+++ Page extract +++

Street Fighter 6 rights the wrongs of its predecessor while dragging the famous fighting game franchise kicking and screaming into the modern era.

Street Fighter 6 feels like a response, the counter-punch from a developer bruised and battered after a heavy defeat. You can’t call it a comeback – for the fighting game core Street Fighter 5 served its purpose well enough. But you can call it a triumphant return to the ring; better, wiser and with a new plan of attack.

Street Fighter 5 launched half finished. Online play was a broken mess, the story mode was barebones and there was no arcade mode – a fighting game prerequisite. Street Fighter 6 follows up on that release disaster with a meaty campaign mode unlike anything we’ve seen in the series, an online hub that recreates the feel of an old-school arcade, and a raft of single-player options to fuss over. All this on top of a world class combat system and fighting feel. It’s a fantastic package – perhaps the best Street Fighter’s ever had.

Street Fighter 6Developer: CapcomPublisher: CapcomPlatform: Played on PS5Availability: Out 2nd June 2023 on PC, PlayStation and Xbox

From the main menu three pillars present themselves: World Tour, Battle Hub and Fighting Ground. World Tour is a 25-hour ish single-player campaign in which you create an avatar and embark upon an adventure to find out the true meaning of strength. This plays out as a third-person, Yakuza-lite experience, which is something I never thought I’d say about a Street Fighter game. Metro City from Final Fight (Capcom has fused the Street Fighter and Final Fight universes into one) is the initial explorable area. Here, there are characters to talk to, “masters” (Street Fighter characters such as Luke, Chun-Li and Ken) to learn moves from, and quests to complete. There are nooks and crannies to explore (some only found after performing a gravity-defying special move such as E. Honda’s flying headbutt), secrets to uncover and side jobs to complete for cash, which you can spend at shops on things like vitality-restoring food, new clothes and gifts. As you play you earn experience and level up. There is a rudimentary skill tree and gear with its own set of stats to equip. You can even switch between day and night time and the world and its NPCs change accordingly.

+++ Given data +++

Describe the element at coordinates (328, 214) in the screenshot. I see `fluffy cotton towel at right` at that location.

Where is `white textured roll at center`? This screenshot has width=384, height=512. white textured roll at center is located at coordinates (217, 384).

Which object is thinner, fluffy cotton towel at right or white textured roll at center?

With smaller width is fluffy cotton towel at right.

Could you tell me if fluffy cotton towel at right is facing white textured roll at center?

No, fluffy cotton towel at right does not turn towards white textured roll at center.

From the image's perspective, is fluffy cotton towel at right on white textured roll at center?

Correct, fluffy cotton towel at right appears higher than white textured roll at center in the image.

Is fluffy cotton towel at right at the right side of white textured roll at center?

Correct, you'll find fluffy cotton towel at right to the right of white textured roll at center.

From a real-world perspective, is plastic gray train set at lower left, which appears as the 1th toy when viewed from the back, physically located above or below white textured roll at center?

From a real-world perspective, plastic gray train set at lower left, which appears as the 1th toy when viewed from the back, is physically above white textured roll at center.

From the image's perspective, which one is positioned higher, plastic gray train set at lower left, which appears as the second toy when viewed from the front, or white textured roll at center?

+++

What you will do
A. Write out the stretch of the Street Fighter 6 review from "Street Fighter 6 feels" through "Fighter’s ever had.", substituting "threadbare" for "barebones".
B. Resume the Street Fighter 6 review from the point at which it stops.

Responses per task
A.
Street Fighter 6 feels like a response, the counter-punch from a developer bruised and battered after a heavy defeat. You can’t call it a comeback – for the fighting game core Street Fighter 5 served its purpose well enough. But you can call it a triumphant return to the ring; better, wiser and with a new plan of attack.

Street Fighter 5 launched half finished. Online play was a broken mess, the story mode was threadbare and there was no arcade mode – a fighting game prerequisite. Street Fighter 6 follows up on that release disaster with a meaty campaign mode unlike anything we’ve seen in the series, an online hub that recreates the feel of an old-school arcade, and a raft of single-player options to fuss over. All this on top of a world class combat system and fighting feel. It’s a fantastic package – perhaps the best Street Fighter’s ever had.

B.
World Tour, then, is Street Fighter RPG, but it’s also completely and utterly silly. You can beat people up – anyone, really, apart from kids – and everyone’s well up for it. Metro City’s like Fight Club without the secret rules. Walk up to someone and ask for a fight and they’ll be like, of course, let’s go! Or just Spinning Bird Kick straight into their gut to skip the foreplay. The game then switches into the standard 2D fighting perspective for a round. Win or lose, you switch back to the 3D perspective and get on with your day. No-one bears a grudge. No-one’s like, I’ve had enough of this city and people randomly beating me up, I’m packing up and moving out. No. In Street Fighter 6, fighting is life!